TEXTO =>

Más allá del caso de Francisco de Asís, empero, apenas se sabía nada más de otros posibles homosexuales de la Familia Real. Casi nadie, por ejemplo, conoce la existencia de Isabel de Borbón-Parma, nacida en 1741 en el palacio del Buen Retiro, en Madrid, y casada con diecisiete años con el futuro emperador José II de Austria, el hijo mayor de la emperatriz María Teresa. Isabel fue capaz de deslumbrar en la Corte de Viena por su belleza e inteligencia y se sabe que su marido se enamoró perdidamente de ella, pero ella nunca le correspondió. Su corazón pertenecía a su cuñada, la archiduquesa María Cristina, duquesa de Sajonia-Teschen. Aún se conservan cartas entre ellas donde se declaran su amor.
Otro royal homosexual fue el infante Luis Fernando de Orléans, de quien se conocían algunos detalles: que si organizaba y participaba en orgías homosexuales; que si había sido repudiado por su propia madre, la Infanta Eulalia (hija menor de Isabel II); que si el rey Alfonso XIII le había retirado el título de infante “en atención a la conducta que viene observando”; que si dilapidó toda su fortuna en aquel París de los cabarets de la Belle Époque; que si sirvió de inspiración para un personaje de Proust (es cierto: fue la base para el Palamède de Guermantes, barón de Charlus, que sale en En busca del tiempo perdido).
Rescatar al personaje del mito
Todo esto se conocía, pero faltaba explicar toda la historia detrás de estos pasajes. Rescatar al personaje de los clichés y los estereotipos de mero enfant terrible, y explicarlo a él y a su época, lo que significaba ser abiertamente homosexual en una época, como era el final del siglo XVIII y principios del XIX, donde los prejuicios y estigmas hacía los gays eran tan profundos como aberrantes.

DATOS PROPORCIONADOS =>
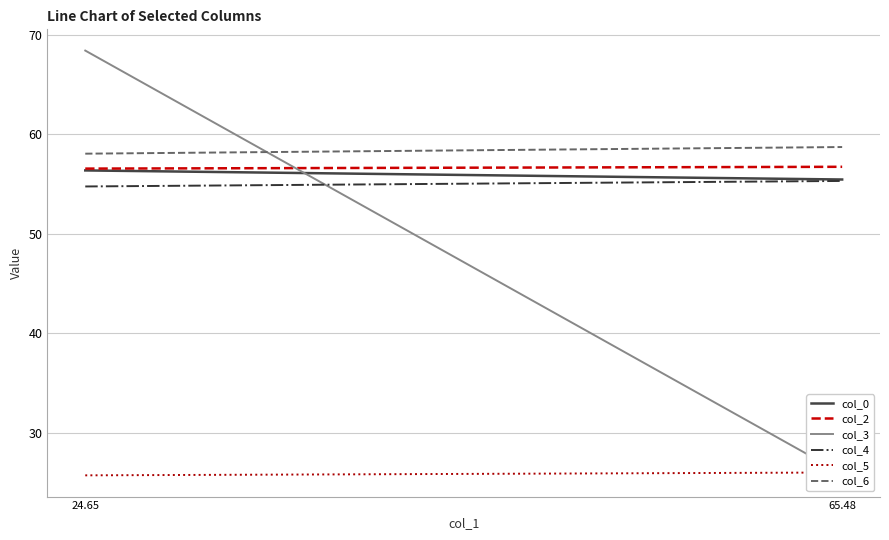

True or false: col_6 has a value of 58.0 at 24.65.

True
--
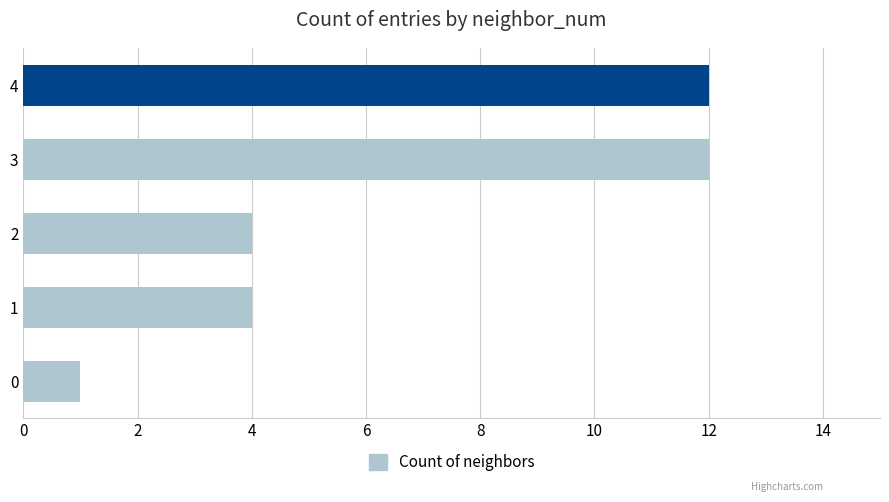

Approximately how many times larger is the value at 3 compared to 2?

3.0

CONJUNTO DE TAREAS =>
A: Cambia "Proust" por "Marcel Proust" al copiar el fragmento del texto que comienza en las palabras "Otro royal homosexual" y termina después de "del tiempo perdido).".
B: Escribe lo que sigue al texto sobre los homosexuales de la familia real española, a partir de su última oración.

RESPUESTAS =>
A:
Otro royal homosexual fue el infante Luis Fernando de Orléans, de quien se conocían algunos detalles: que si organizaba y participaba en orgías homosexuales; que si había sido repudiado por su propia madre, la Infanta Eulalia (hija menor de Isabel II); que si el rey Alfonso XIII le había retirado el título de infante “en atención a la conducta que viene observando”; que si dilapidó toda su fortuna en aquel París de los cabarets de la Belle Époque; que si sirvió de inspiración para un personaje de Marcel Proust (es cierto: fue la base para el Palamède de Guermantes, barón de Charlus, que sale en En busca del tiempo perdido).

B:
El periodista Eduardo Álvarez es precisamente lo que consigue en El hijo de Eulalia (La Esfera de los Libros), una biografía novelada que, de entrada, sorprende por la profundidad de la investigación. No es fácil sumergirse en una época de que la que hay mucho escrito, pero poco con rigor, y de la que no abundan excesivos documentos fidedignos más allá de unos cuantos documentos oficiales escuetos y perdidos en carpetas cubiertas de polvo en algún archivo.
El libro consigue rastrear al personaje y a su época, y también destaca por lo bien que describe a los personajes que rodearon al Infante Luis Fernando, en especial su madre, la indómita y extraordinaria Infanta Eulalia, duquesa de Galliera, la verdadera protagonista, a mi entender, de la primera parte del libro, cuando narra la infancia y la adolescencia del Infante.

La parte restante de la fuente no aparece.